• **Aim of the exercise**: Pull each line containing "vous" from the data.
━━━ Records for processing ━━━
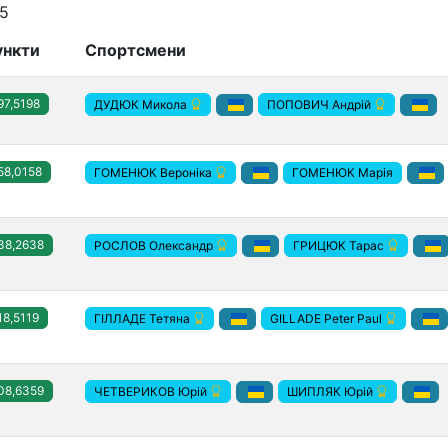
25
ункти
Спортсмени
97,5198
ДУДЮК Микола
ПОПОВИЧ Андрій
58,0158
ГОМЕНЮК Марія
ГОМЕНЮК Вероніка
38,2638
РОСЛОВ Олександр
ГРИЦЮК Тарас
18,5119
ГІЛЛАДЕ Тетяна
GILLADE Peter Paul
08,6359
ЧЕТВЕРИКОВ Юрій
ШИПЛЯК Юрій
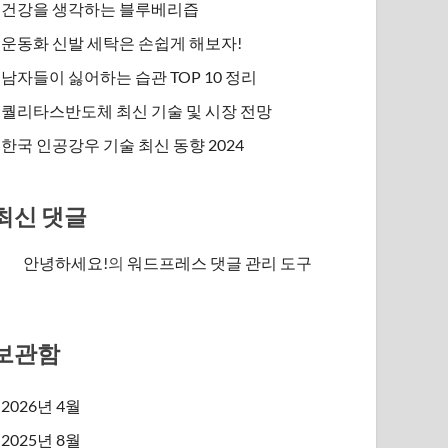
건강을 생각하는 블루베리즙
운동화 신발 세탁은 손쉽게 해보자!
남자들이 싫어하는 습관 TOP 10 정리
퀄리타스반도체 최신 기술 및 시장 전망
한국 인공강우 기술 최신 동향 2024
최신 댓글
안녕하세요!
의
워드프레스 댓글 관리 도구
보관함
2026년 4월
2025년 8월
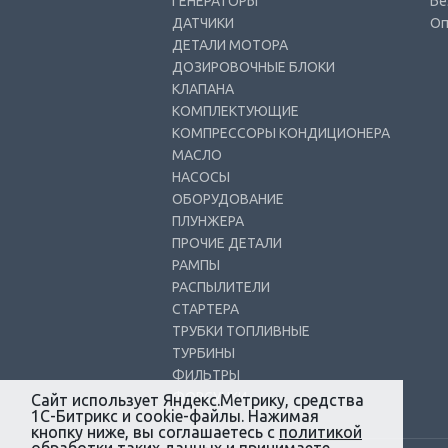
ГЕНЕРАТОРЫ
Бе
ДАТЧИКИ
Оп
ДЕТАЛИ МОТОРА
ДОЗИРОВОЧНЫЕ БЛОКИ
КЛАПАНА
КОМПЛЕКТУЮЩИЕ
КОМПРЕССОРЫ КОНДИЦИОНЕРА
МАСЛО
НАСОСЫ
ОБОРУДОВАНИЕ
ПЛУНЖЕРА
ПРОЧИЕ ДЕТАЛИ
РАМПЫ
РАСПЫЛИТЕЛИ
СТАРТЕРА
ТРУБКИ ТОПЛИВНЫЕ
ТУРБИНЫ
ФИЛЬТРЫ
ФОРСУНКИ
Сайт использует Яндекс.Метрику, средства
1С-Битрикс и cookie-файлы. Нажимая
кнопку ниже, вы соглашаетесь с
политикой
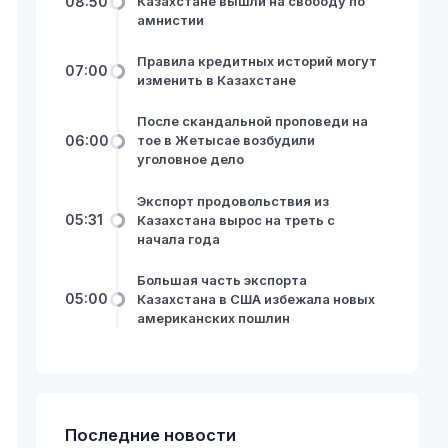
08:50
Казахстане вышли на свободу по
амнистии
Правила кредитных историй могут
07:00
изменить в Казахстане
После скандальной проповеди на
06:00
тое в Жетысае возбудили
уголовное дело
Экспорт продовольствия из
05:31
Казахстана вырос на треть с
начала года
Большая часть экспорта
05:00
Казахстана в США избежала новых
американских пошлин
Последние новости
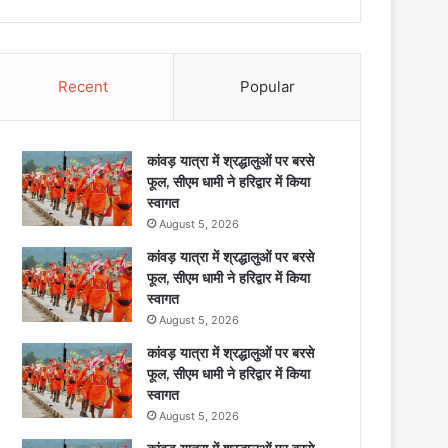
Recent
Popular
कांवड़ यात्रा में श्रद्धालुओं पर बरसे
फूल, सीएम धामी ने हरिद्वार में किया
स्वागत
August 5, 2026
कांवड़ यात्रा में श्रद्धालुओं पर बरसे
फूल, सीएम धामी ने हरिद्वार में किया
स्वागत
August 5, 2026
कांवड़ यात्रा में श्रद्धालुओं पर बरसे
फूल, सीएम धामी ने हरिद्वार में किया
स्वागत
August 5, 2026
━━━
━━━ Records for processing ━━━
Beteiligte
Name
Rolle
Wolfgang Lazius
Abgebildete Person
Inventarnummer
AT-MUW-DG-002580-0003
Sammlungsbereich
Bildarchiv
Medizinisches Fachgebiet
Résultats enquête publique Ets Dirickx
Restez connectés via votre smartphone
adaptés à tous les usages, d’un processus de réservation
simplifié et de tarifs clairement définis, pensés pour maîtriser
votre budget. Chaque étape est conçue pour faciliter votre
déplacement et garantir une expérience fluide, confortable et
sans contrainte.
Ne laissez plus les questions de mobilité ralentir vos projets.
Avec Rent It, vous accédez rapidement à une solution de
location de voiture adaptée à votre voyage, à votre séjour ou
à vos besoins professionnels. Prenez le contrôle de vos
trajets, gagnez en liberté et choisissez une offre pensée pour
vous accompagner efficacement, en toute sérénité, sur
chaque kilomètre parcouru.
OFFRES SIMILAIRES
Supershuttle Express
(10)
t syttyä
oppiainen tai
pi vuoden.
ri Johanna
━━━
━━━ Records for processing ━━━
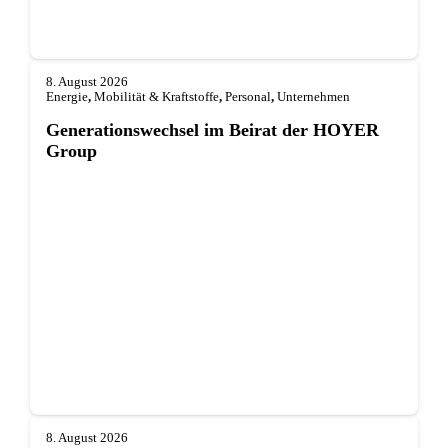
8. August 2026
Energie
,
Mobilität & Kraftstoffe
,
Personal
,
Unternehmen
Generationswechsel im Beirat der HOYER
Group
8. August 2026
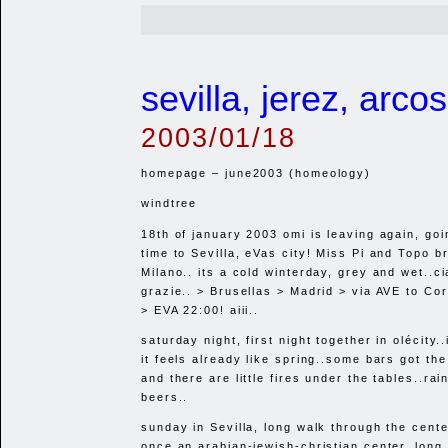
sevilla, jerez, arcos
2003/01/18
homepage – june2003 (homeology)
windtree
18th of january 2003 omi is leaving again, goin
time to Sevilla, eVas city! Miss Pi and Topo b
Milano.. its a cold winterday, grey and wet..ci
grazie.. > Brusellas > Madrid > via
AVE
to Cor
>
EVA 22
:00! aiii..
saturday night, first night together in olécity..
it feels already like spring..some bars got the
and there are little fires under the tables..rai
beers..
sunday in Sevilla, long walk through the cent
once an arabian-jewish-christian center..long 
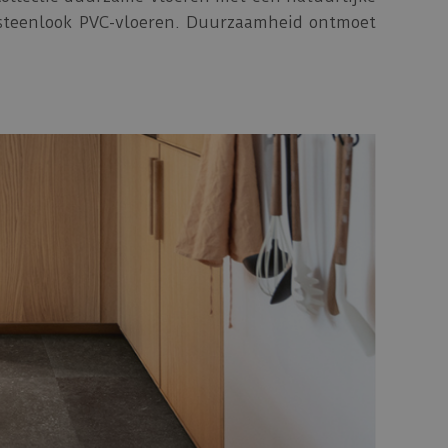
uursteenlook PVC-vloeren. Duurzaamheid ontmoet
━━━
• **Output below**:
Avec Rent It, vous accédez rapidement à une solution de
vous accompagner efficacement, en toute sérénité, sur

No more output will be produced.